■ **Text section**
Categories
Letters To The Editor Opinion

What They Said…

Greg Cravens

About Randy Haspel’s column, “Give ‘Em Hill” …

I hate people who make Hillary look good. It’s a conspiracy wrapped in a plot inside a fraud.

CL Mullins

Oh look, Hillary won a Kewpie doll. Oh wait, that’s Trey Gowdy. Make it a Kreepie doll.

Jeff

Actually he’s the kid holding the banjo in Deliverance … all growed up.

Packrat

“Dueling Banjos” is his “Eye of the Tiger.”

Jeff

About Toby Sells’ post, “City Engineer Steps Down in First Post-Election Departure” …

He was also the point man who had to rationalize the dangerously designed and indefensible bike lanes on Riverside and was roundly shouted down by residents at the public meetings.

The idea for placing more parking meters downtown was boneheaded, discouraging Memphians from coming downtown. I am glad to see Mr. Cameron leave, and I just hope the next departure will be Mr. Rogers from Memphis Animal Services.

■ **Input data**

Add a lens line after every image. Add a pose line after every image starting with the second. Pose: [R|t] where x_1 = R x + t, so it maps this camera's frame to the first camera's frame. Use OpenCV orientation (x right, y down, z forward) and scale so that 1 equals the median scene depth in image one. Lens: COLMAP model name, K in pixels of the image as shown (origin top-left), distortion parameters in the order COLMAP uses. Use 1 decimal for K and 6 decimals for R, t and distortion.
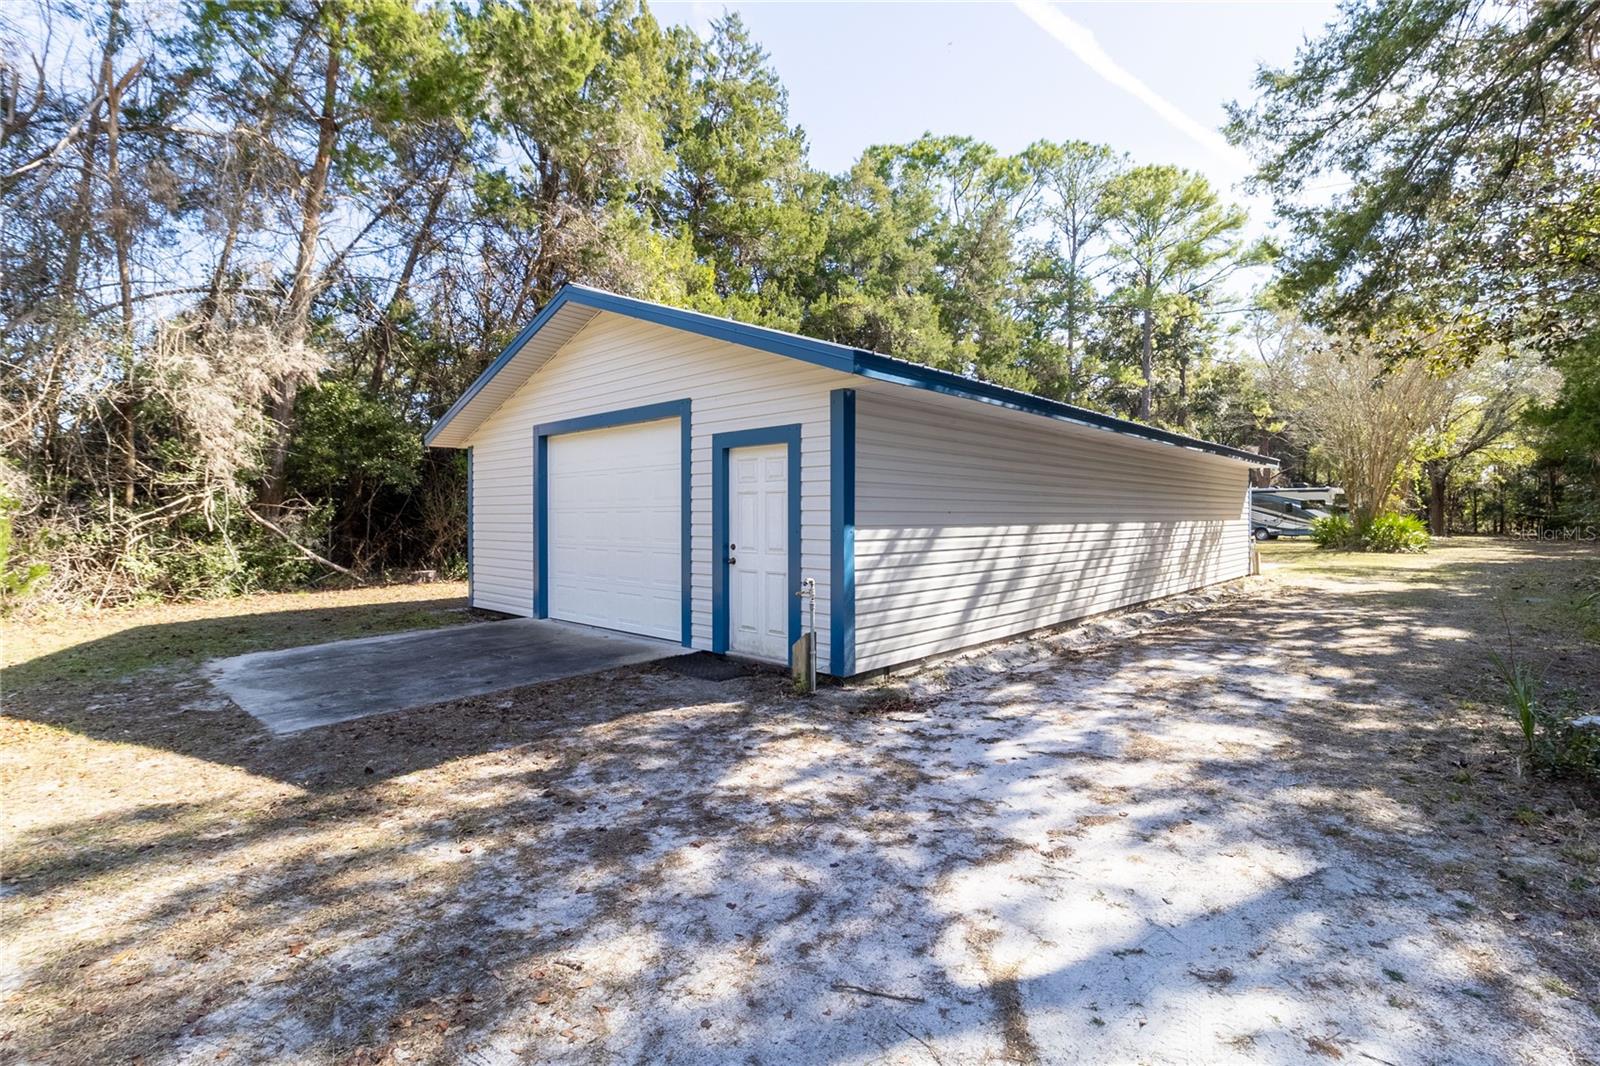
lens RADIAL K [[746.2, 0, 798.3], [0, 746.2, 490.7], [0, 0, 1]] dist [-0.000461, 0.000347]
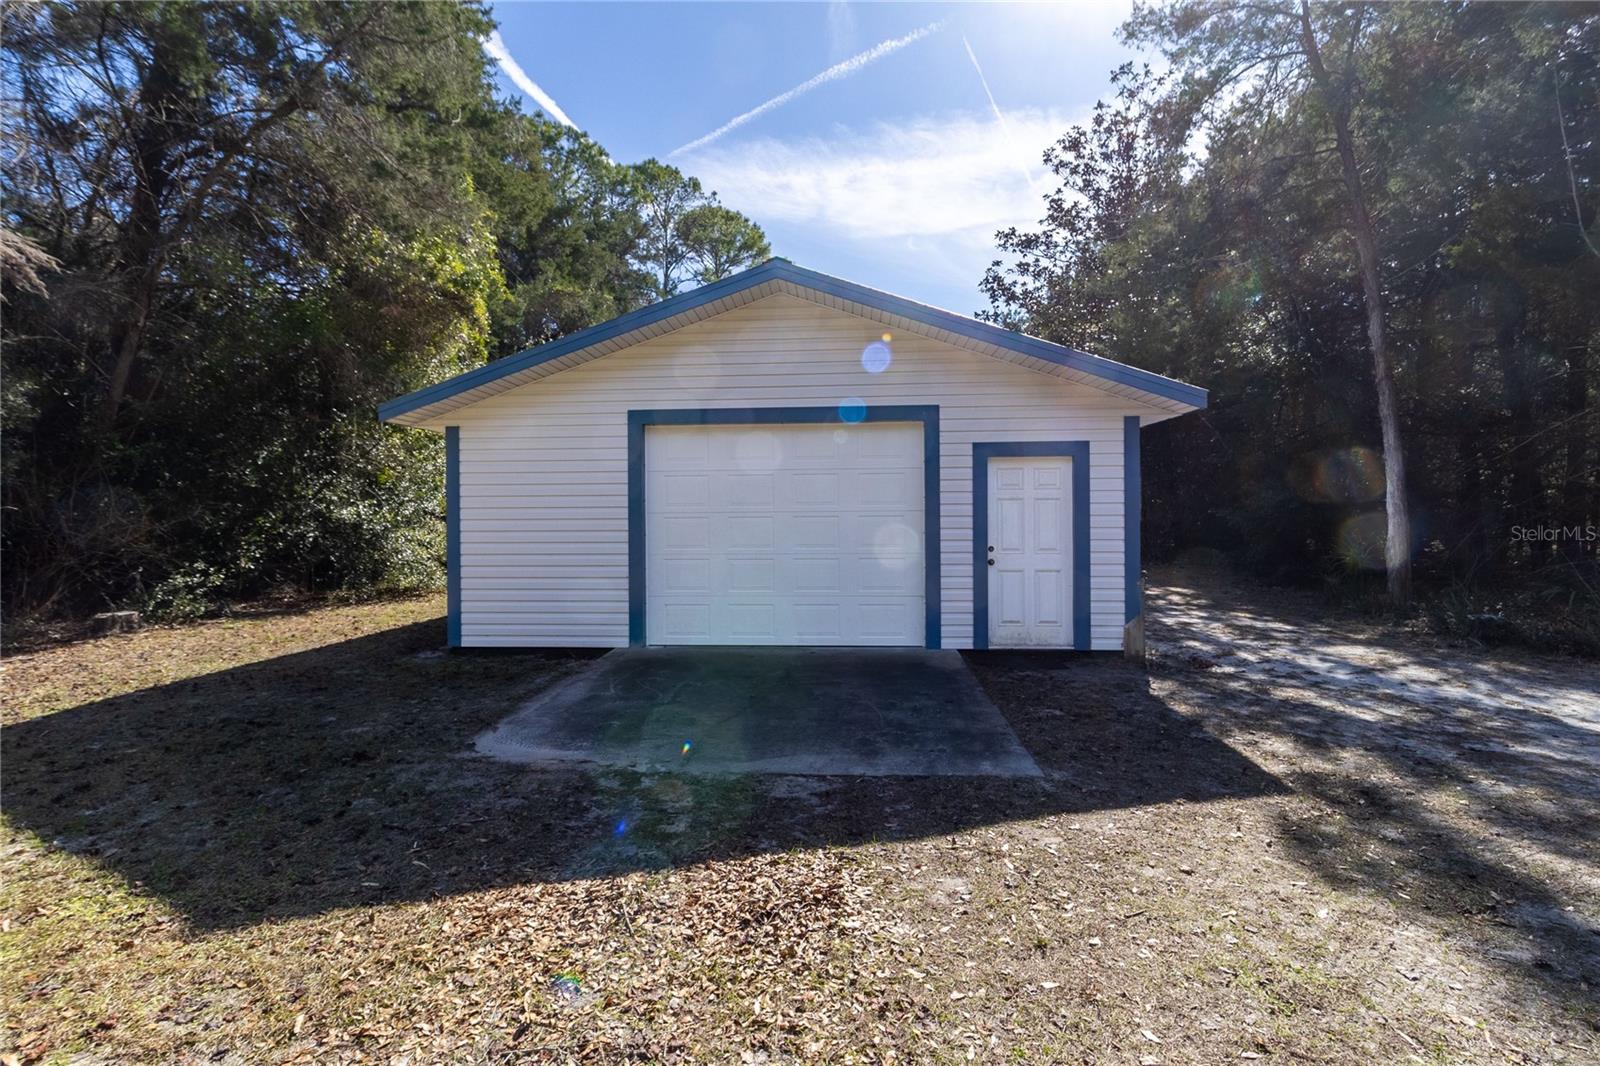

■ **Task brief**
On the letters page, where are the bike lanes that the writer calls dangerously designed and indefensible? The lines have nothing to do with this.

■ **Response**
On Riverside.